EXERCISE REQUIREMENTS:
Go through the lines below and tally those containing the string "depth". Respond with the number only.

PROVIDED ENTRIES:
- - -

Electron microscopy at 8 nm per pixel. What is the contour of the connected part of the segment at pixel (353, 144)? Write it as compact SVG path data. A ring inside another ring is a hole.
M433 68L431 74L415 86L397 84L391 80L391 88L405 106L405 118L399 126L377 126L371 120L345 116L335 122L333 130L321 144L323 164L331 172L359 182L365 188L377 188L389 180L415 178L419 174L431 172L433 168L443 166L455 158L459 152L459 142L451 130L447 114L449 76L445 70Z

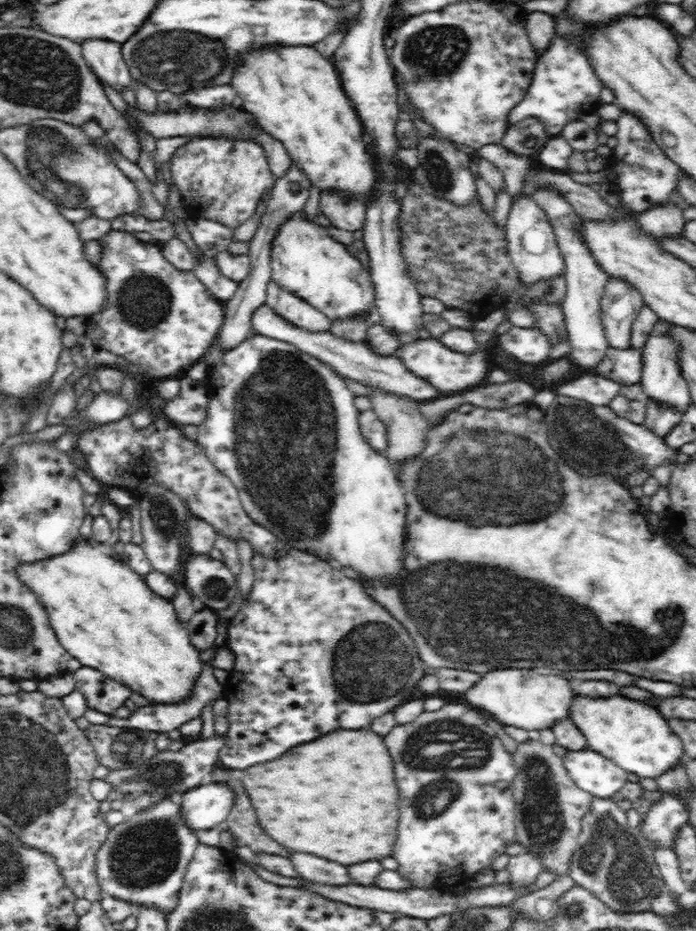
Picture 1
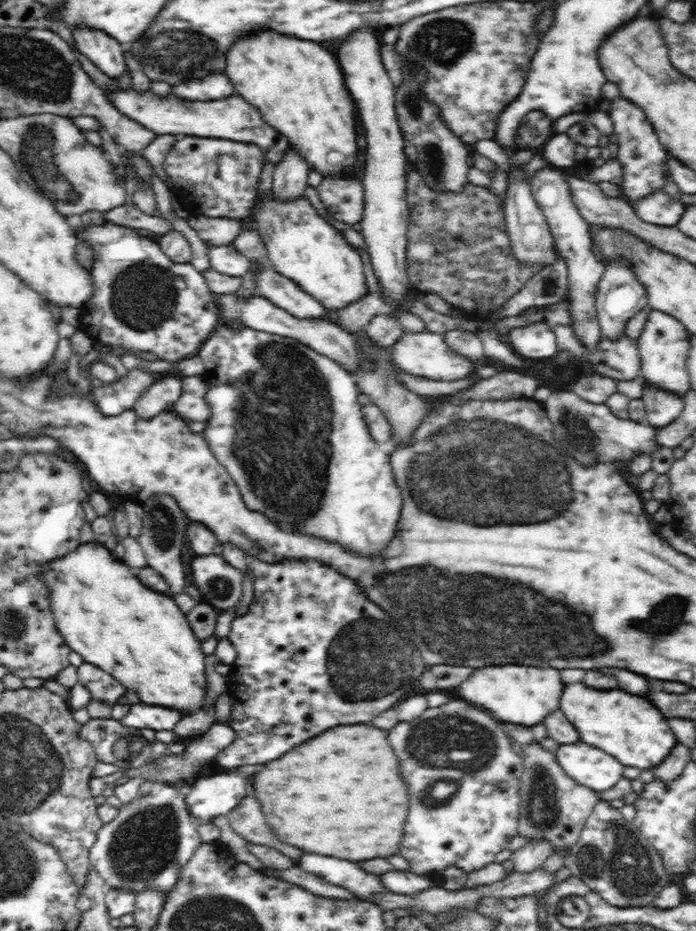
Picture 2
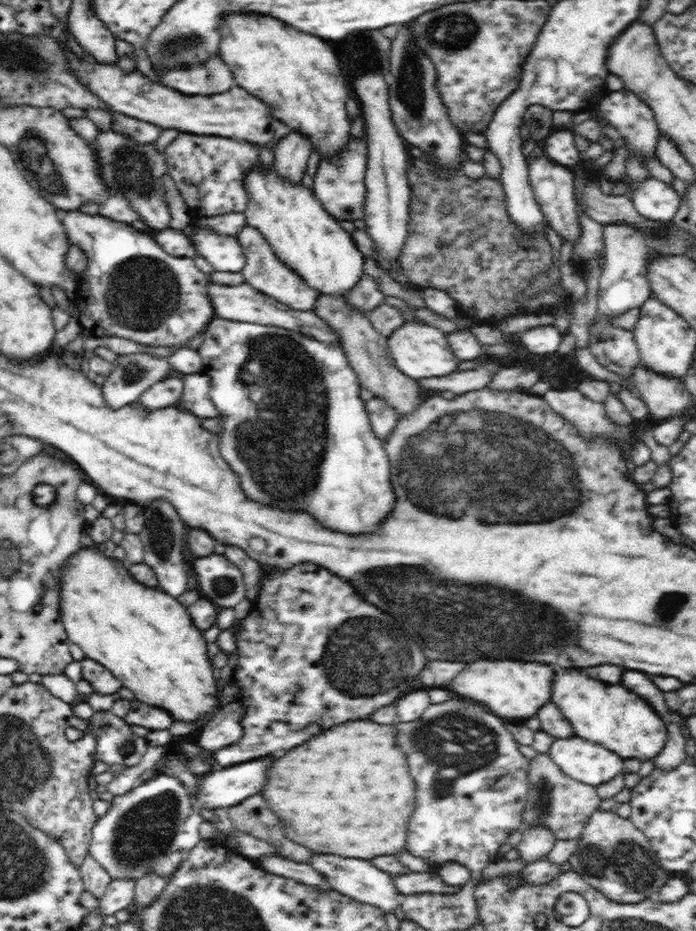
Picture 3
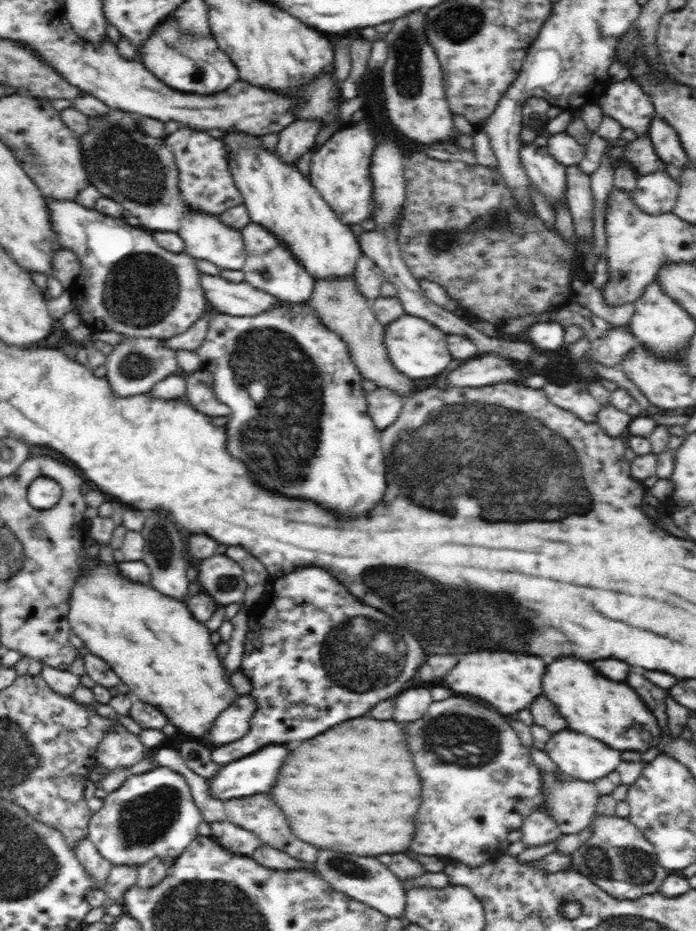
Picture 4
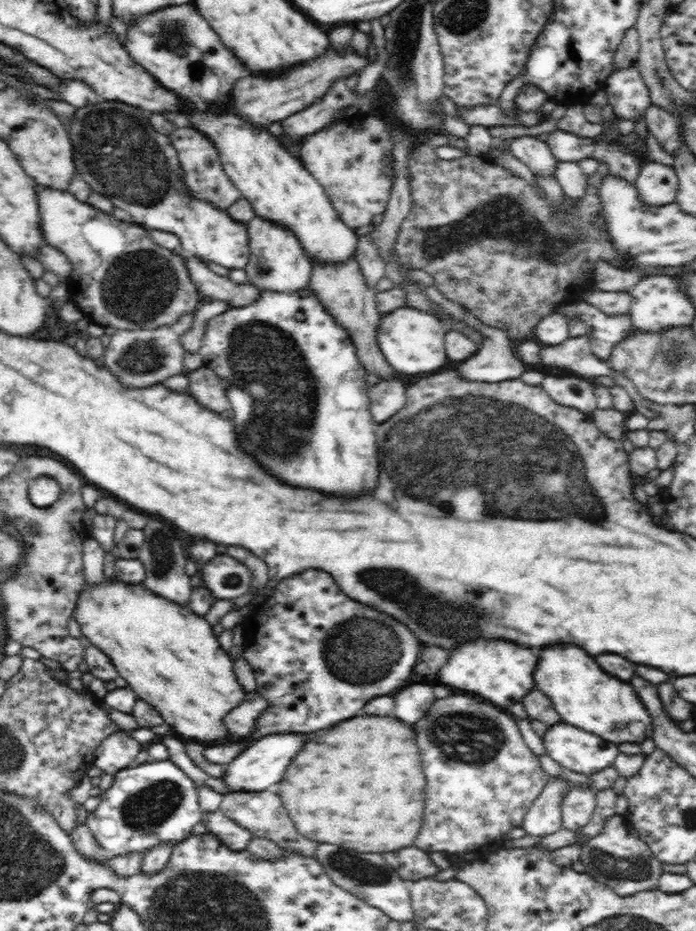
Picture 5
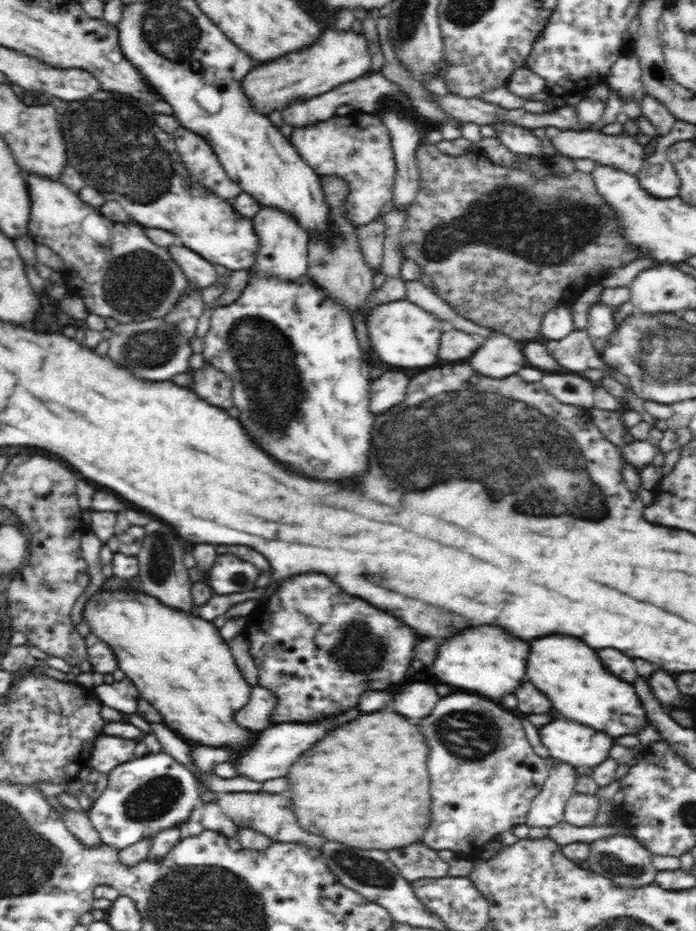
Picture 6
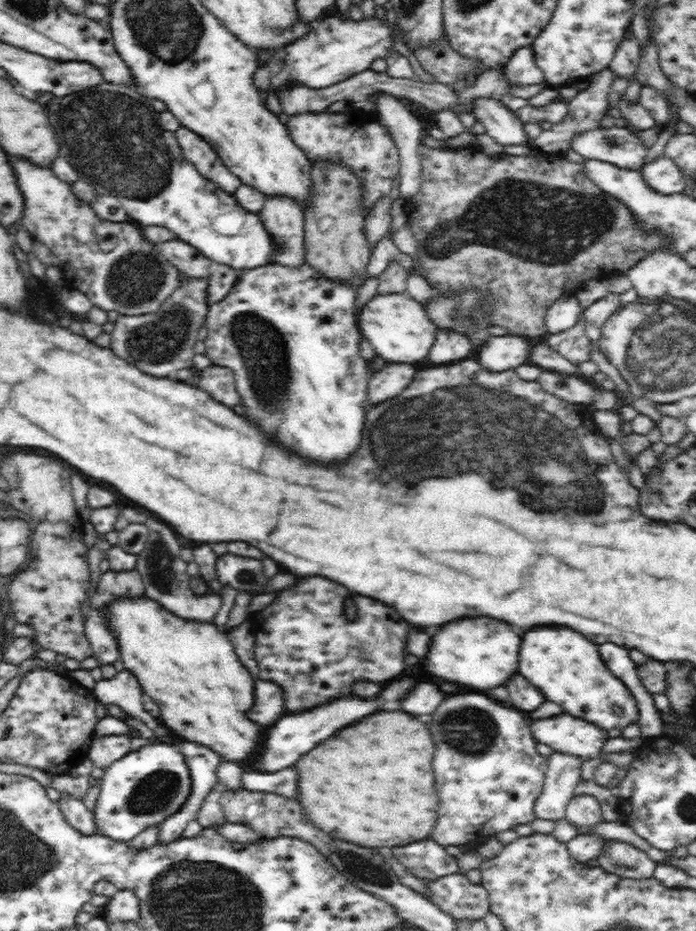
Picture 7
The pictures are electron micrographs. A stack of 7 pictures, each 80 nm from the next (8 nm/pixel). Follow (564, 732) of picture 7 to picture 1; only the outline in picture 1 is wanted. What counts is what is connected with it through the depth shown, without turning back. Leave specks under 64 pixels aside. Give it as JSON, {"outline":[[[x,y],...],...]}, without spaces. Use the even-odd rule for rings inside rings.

- - -

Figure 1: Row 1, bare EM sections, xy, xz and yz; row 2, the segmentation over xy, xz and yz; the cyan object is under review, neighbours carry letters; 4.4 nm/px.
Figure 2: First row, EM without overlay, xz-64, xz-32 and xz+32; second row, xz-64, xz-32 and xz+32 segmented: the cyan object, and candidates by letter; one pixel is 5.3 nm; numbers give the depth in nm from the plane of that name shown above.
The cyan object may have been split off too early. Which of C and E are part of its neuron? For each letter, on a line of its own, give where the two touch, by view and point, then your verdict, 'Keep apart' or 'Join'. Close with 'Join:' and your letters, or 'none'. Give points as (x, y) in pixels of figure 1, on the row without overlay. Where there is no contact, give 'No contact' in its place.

- - -

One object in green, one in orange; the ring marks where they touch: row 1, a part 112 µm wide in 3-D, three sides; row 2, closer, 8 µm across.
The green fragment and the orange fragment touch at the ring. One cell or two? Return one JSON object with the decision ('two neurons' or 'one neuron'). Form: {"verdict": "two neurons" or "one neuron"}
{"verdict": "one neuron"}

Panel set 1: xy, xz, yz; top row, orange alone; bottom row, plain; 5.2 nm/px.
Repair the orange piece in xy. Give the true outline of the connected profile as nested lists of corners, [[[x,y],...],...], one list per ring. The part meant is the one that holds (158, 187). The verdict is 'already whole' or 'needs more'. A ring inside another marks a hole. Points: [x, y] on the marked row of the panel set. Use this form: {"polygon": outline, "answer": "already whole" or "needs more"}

- - -

EXPECTED ANSWER:
2